Até o último dia 17 já tinham sido registrados neste ano em São Paulo 30.288 casos da doença, quase 60% do recorde histórico de 51.472 doentes do ano passado.
Com três dos quatro diferentes sorotipos da dengue em circulação no Estado, especialistas acreditam que a perspectiva para o ano que vem -caso as ações de controle não sejam bastante intensificadas- é de uma epidemia de dengue hemorrágica, forma da doença que pode matar.
Neste ano, já houve 13 casos hemorrágicos em São Paulo, com cinco mortes. Em 2001, de cinco doentes, um morreu.
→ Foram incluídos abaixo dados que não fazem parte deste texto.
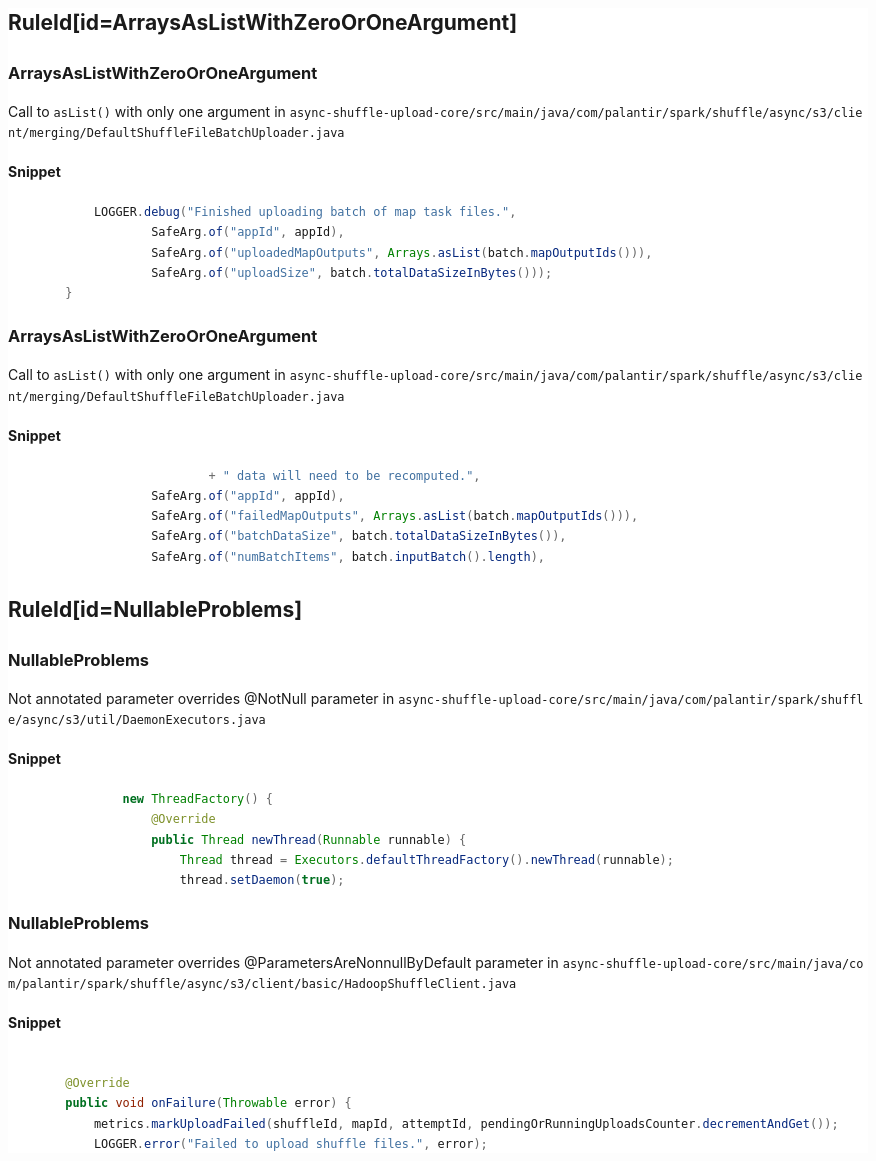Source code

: ## RuleId[id=ArraysAsListWithZeroOrOneArgument]
### ArraysAsListWithZeroOrOneArgument
Call to `asList()` with only one argument
in `async-shuffle-upload-core/src/main/java/com/palantir/spark/shuffle/async/s3/client/merging/DefaultShuffleFileBatchUploader.java`
#### Snippet
```java
            LOGGER.debug("Finished uploading batch of map task files.",
                    SafeArg.of("appId", appId),
                    SafeArg.of("uploadedMapOutputs", Arrays.asList(batch.mapOutputIds())),
                    SafeArg.of("uploadSize", batch.totalDataSizeInBytes()));
        }
```

### ArraysAsListWithZeroOrOneArgument
Call to `asList()` with only one argument
in `async-shuffle-upload-core/src/main/java/com/palantir/spark/shuffle/async/s3/client/merging/DefaultShuffleFileBatchUploader.java`
#### Snippet
```java
                            + " data will need to be recomputed.",
                    SafeArg.of("appId", appId),
                    SafeArg.of("failedMapOutputs", Arrays.asList(batch.mapOutputIds())),
                    SafeArg.of("batchDataSize", batch.totalDataSizeInBytes()),
                    SafeArg.of("numBatchItems", batch.inputBatch().length),
```

## RuleId[id=NullableProblems]
### NullableProblems
Not annotated parameter overrides @NotNull parameter
in `async-shuffle-upload-core/src/main/java/com/palantir/spark/shuffle/async/s3/util/DaemonExecutors.java`
#### Snippet
```java
                new ThreadFactory() {
                    @Override
                    public Thread newThread(Runnable runnable) {
                        Thread thread = Executors.defaultThreadFactory().newThread(runnable);
                        thread.setDaemon(true);
```

### NullableProblems
Not annotated parameter overrides @ParametersAreNonnullByDefault parameter
in `async-shuffle-upload-core/src/main/java/com/palantir/spark/shuffle/async/s3/client/basic/HadoopShuffleClient.java`
#### Snippet
```java

        @Override
        public void onFailure(Throwable error) {
            metrics.markUploadFailed(shuffleId, mapId, attemptId, pendingOrRunningUploadsCounter.decrementAndGet());
            LOGGER.error("Failed to upload shuffle files.", error);
```
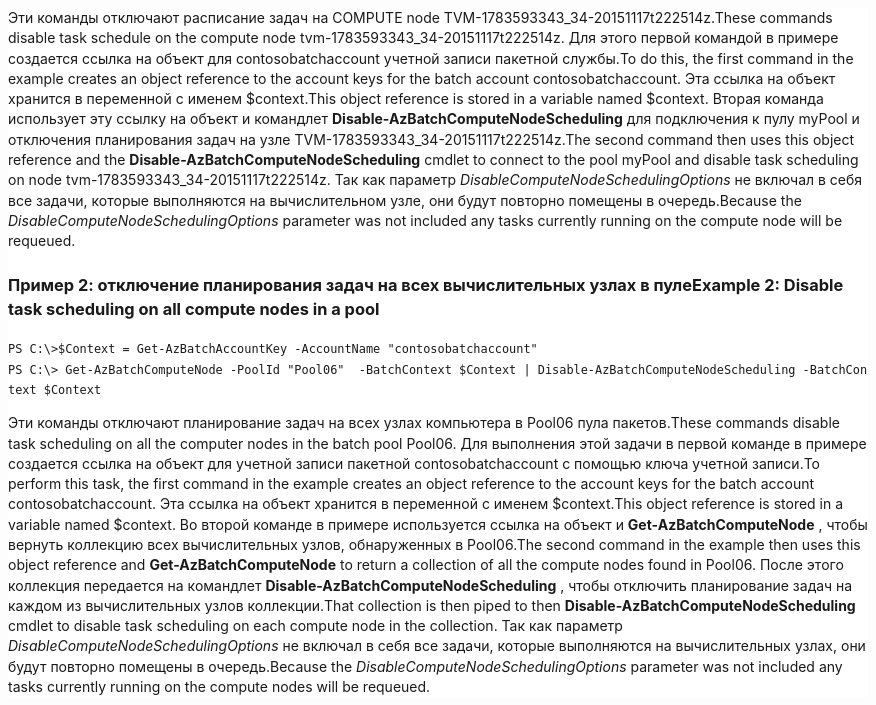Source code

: <span data-ttu-id="bf5f1-120">Эти команды отключают расписание задач на COMPUTE node TVM-1783593343_34-20151117t222514z.</span><span class="sxs-lookup"><span data-stu-id="bf5f1-120">These commands disable task schedule on the compute node tvm-1783593343_34-20151117t222514z.</span></span>
<span data-ttu-id="bf5f1-121">Для этого первой командой в примере создается ссылка на объект для contosobatchaccount учетной записи пакетной службы.</span><span class="sxs-lookup"><span data-stu-id="bf5f1-121">To do this, the first command in the example creates an object reference to the account keys for the batch account contosobatchaccount.</span></span>
<span data-ttu-id="bf5f1-122">Эта ссылка на объект хранится в переменной с именем $context.</span><span class="sxs-lookup"><span data-stu-id="bf5f1-122">This object reference is stored in a variable named $context.</span></span>
<span data-ttu-id="bf5f1-123">Вторая команда использует эту ссылку на объект и командлет **Disable-AzBatchComputeNodeScheduling** для подключения к пулу myPool и отключения планирования задач на узле TVM-1783593343_34-20151117t222514z.</span><span class="sxs-lookup"><span data-stu-id="bf5f1-123">The second command then uses this object reference and the **Disable-AzBatchComputeNodeScheduling** cmdlet to connect to the pool myPool and disable task scheduling on node tvm-1783593343_34-20151117t222514z.</span></span>
<span data-ttu-id="bf5f1-124">Так как параметр *DisableComputeNodeSchedulingOptions* не включал в себя все задачи, которые выполняются на вычислительном узле, они будут повторно помещены в очередь.</span><span class="sxs-lookup"><span data-stu-id="bf5f1-124">Because the *DisableComputeNodeSchedulingOptions* parameter was not included any tasks currently running on the compute node will be requeued.</span></span>

### <span data-ttu-id="bf5f1-125">Пример 2: отключение планирования задач на всех вычислительных узлах в пуле</span><span class="sxs-lookup"><span data-stu-id="bf5f1-125">Example 2: Disable task scheduling on all compute nodes in a pool</span></span>
```
PS C:\>$Context = Get-AzBatchAccountKey -AccountName "contosobatchaccount"
PS C:\> Get-AzBatchComputeNode -PoolId "Pool06"  -BatchContext $Context | Disable-AzBatchComputeNodeScheduling -BatchContext $Context
```

<span data-ttu-id="bf5f1-126">Эти команды отключают планирование задач на всех узлах компьютера в Pool06 пула пакетов.</span><span class="sxs-lookup"><span data-stu-id="bf5f1-126">These commands disable task scheduling on all the computer nodes in the batch pool Pool06.</span></span>
<span data-ttu-id="bf5f1-127">Для выполнения этой задачи в первой команде в примере создается ссылка на объект для учетной записи пакетной contosobatchaccount с помощью ключа учетной записи.</span><span class="sxs-lookup"><span data-stu-id="bf5f1-127">To perform this task, the first command in the example creates an object reference to the account keys for the batch account contosobatchaccount.</span></span>
<span data-ttu-id="bf5f1-128">Эта ссылка на объект хранится в переменной с именем $context.</span><span class="sxs-lookup"><span data-stu-id="bf5f1-128">This object reference is stored in a variable named $context.</span></span>
<span data-ttu-id="bf5f1-129">Во второй команде в примере используется ссылка на объект и **Get-AzBatchComputeNode** , чтобы вернуть коллекцию всех вычислительных узлов, обнаруженных в Pool06.</span><span class="sxs-lookup"><span data-stu-id="bf5f1-129">The second command in the example then uses this object reference and **Get-AzBatchComputeNode** to return a collection of all the compute nodes found in Pool06.</span></span>
<span data-ttu-id="bf5f1-130">После этого коллекция передается на командлет **Disable-AzBatchComputeNodeScheduling** , чтобы отключить планирование задач на каждом из вычислительных узлов коллекции.</span><span class="sxs-lookup"><span data-stu-id="bf5f1-130">That collection is then piped to then **Disable-AzBatchComputeNodeScheduling** cmdlet to disable task scheduling on each compute node in the collection.</span></span>
<span data-ttu-id="bf5f1-131">Так как параметр *DisableComputeNodeSchedulingOptions* не включал в себя все задачи, которые выполняются на вычислительных узлах, они будут повторно помещены в очередь.</span><span class="sxs-lookup"><span data-stu-id="bf5f1-131">Because the *DisableComputeNodeSchedulingOptions* parameter was not included any tasks currently running on the compute nodes will be requeued.</span></span>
Ainda não é possível saber se melhorou a notificação dos casos hemorrágicos ou se é a situação que está pior.
Apesar desse quadro, São Paulo recebe do governo federal, para transferir aos seus municípios, um valor-base de R$ 1,80 por habitante, correspondente ao repassado para Estados como Rio Grande do Sul, onde ainda não há transmissão de dengue. Para outros Estados com transmissão são destinados até R$ 4,08 per capita.
A falta de dinheiro é uma das razões para que São Paulo não tenha atingido nenhuma das projeções de 2001 para controle do mosquito transmissor da doença, diz o governo do Estado.
Das 27 milhões de visitas casa a casa de agentes da dengue previstas pelo Ministério da Saúde para busca e eliminação de focos do Aedes aegypti, só 8,9 milhões (33%) foram realizadas em 2001. Segundo Carmen Moreno Glasser, responsável pela área de controle de vetores da Sucen (Superintendência de Controle de Endemias), o Estado tem um déficit de mais de mil funcionários na atividade (hoje são 7.312).
Muitas grandes cidades realizaram visitas mas não informaram o Estado, o que também explica o não cumprimento da meta.
A falta de recursos levou secretários da saúde e prefeitos da Baixada Santista a fazer um alerta ao governo estadual na última terça-feira. Representantes desses municípios -que, juntos, têm 65% dos casos de dengue de São Paulo- pediram ao secretário de Estado da Saúde, José da Silva Guedes, mais R$ 6 milhões.
"Do jeito que está, a gente não consegue controlar no ano que vem", afirmou Tomas Soderberg, secretário da Saúde de Santos, cidade recordista em casos de dengue no Estado (7.808 neste ano, até o último dia 17).
O PPI-ECD foi implantado a partir de 2000 dentro das ações de municipalização da saúde. Ele englobou gradualmente o PEAa (Programa de Erradicação do Aedes aegypti), que funcionava por meio de convênios. No PEAa os municípios tinham uma espécie de contrato, com verba "carimbada" para a dengue, e nenhuma autonomia para realizar gastos com outros itens.
Com a PPI-ECD, a verba deixou de ser carimbada e é repassada direto pelo ministério aos municípios para que eles executem as ações. O gestor municipal tem autonomia, mas deve cumprir uma série de metas.